Idioms are non-literal expressions. This means that the meaning that you are expected to understand is different from what the words should mean. For example when we say that it's "raining cats and dogs" what we are really saying is that it is raining very hard.

Idioms are widely used in conversational English. In this section you will have an opportunity to hear, see and practice the pronunciation of a few idioms.

Our team is strong, but it won't be a piece of cake to make it to the finals.

a piece of cake: very easy.
  

When the teacher found out, all hell broke loose.

all hell broke loose: people did crazy things, everybody was fighting.


The morning after the fire, it was business as usual at the bank.

business as usual: everything is normal, nothing has changed.


The soil is too stony for farming. I think we should call it quits.

call it quits: stop doing something, quit what you are doing.


Joe may be the captain, but the coach calls the shots.

call the shots: make the decisions, decide what happens.


The cream of the crop will be invited to the party.

cream of the crop:  best of the group, the finest ones.


Please, cut to the chase. We're tired of the story already.

cut to the chase: tell the exciting part, get to the point.


This hospital is at the cutting edge of medical technology.

cutting edge: the latest technology, state of the art.


If you're caught using Dad's camera, you're dead meat.
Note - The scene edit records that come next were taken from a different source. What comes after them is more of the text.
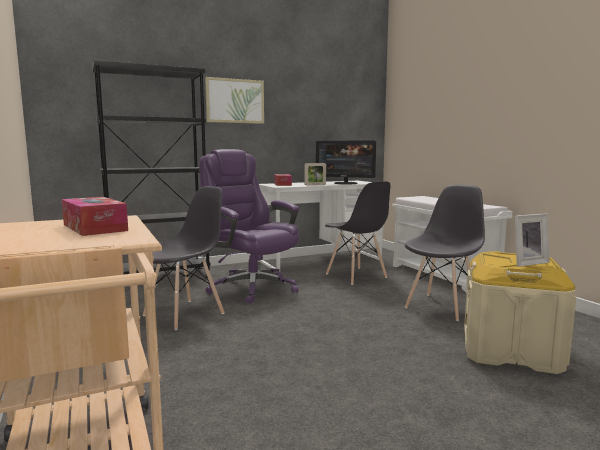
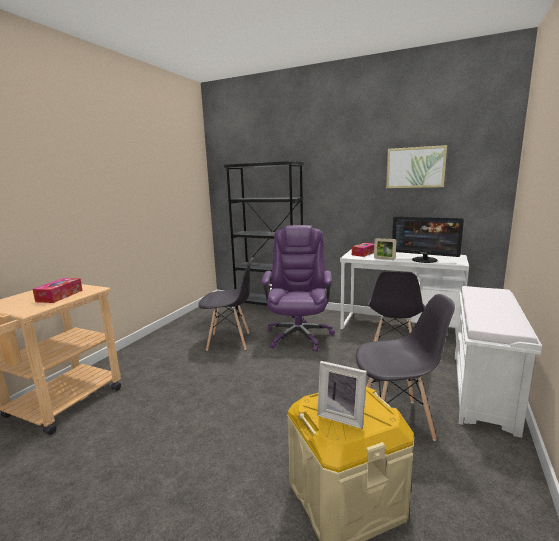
camera: 50 degrees right, 5 degrees up
(235, 101) = (335, 179): picture -> picture (415, 167)
(345, 183) = (424, 260): monitor -> monitor turned 45 degrees counterclockwise

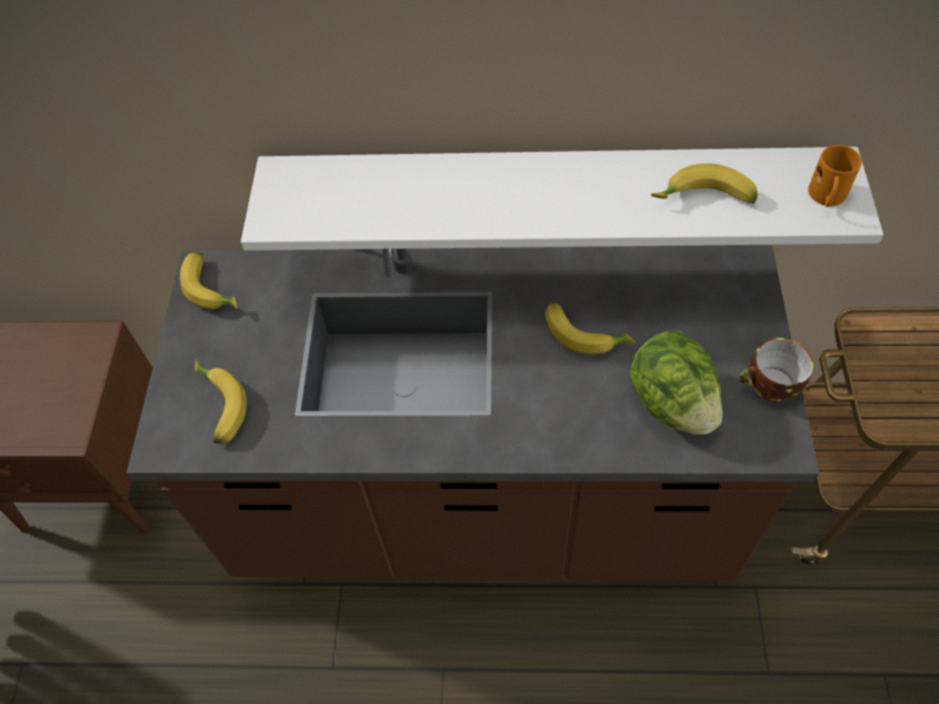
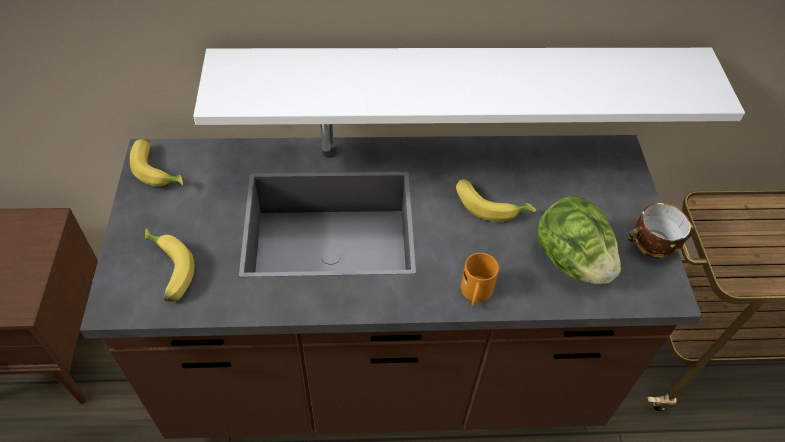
camera: 10 degrees left, 5 degrees down
(705, 200) = (596, 85): banana -> none
(826, 198) = (694, 85): orange mug -> orange mug (475, 294)

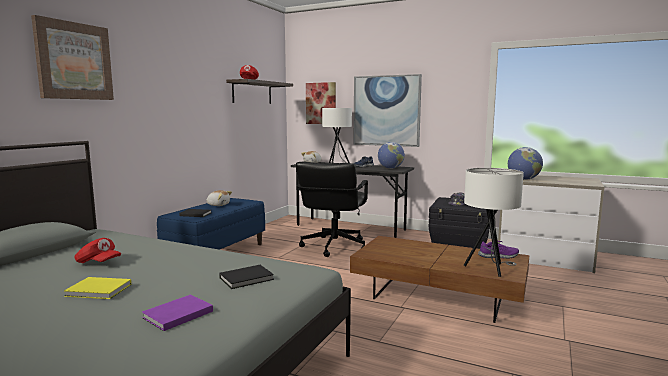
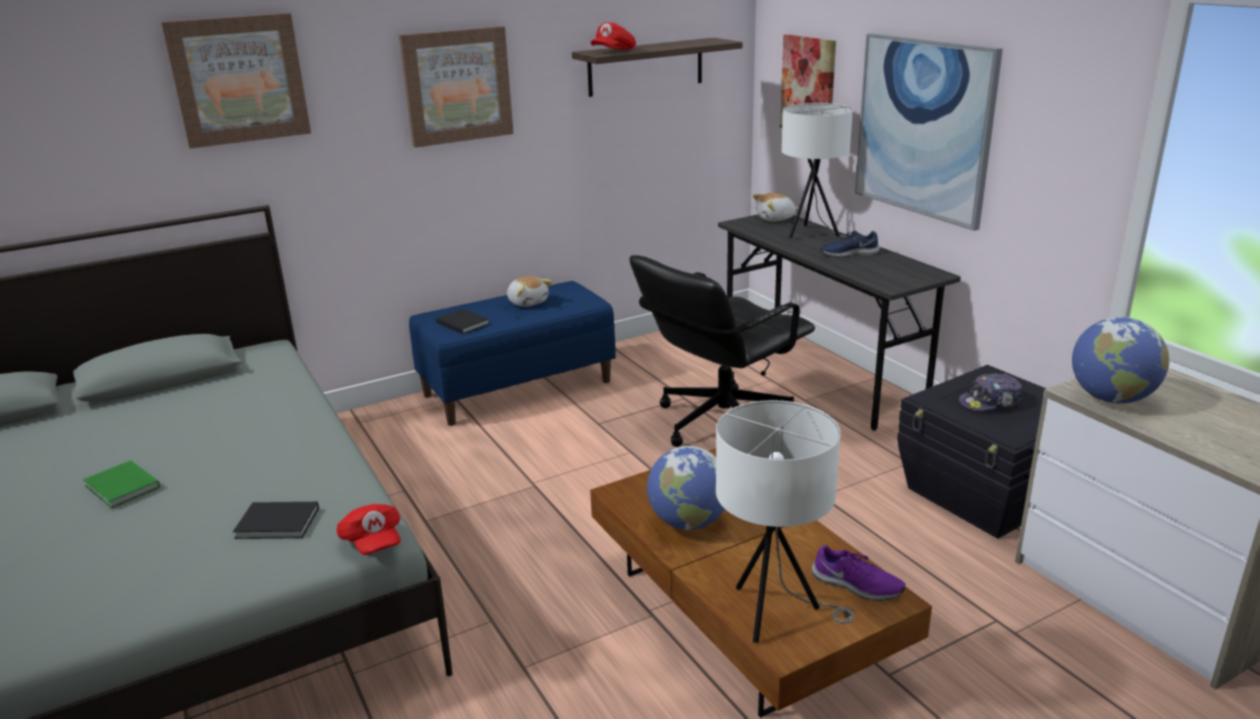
camera: 35 degrees right, 15 degrees up
(98, 263) = (188, 427): red cap -> red cap (372, 542)
(99, 290) = (122, 488): yellow book -> green book
(176, 315) = (126, 565): purple book -> none
(181, 87) = (457, 86): none -> picture
(390, 168) = (894, 273): globe -> globe (688, 522)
dead meat: finished, terminated, done for.


Pat dodged a bullet. He passed the final exam.

dodged a bullet: avoid a failure or loss or injury.


That explanation didn't wash with the auditor, and it failed to convince the President.

doesn't wash: not believable, is not logical, does not make sense.


He will be a great manager; he's done it all.

done it all: had a lot of experience, done every activity.


The meeting seemed to drag on all afternoon.

drag on: used when speaking about something or someone which is exceedingly boring.


I had to draw the line at his staying out past midnight.

draw the line: set a limit to what will be done.


Peter was dressed to kill for the job interview.

dressed to kill: dressed extremely well; look very sharp.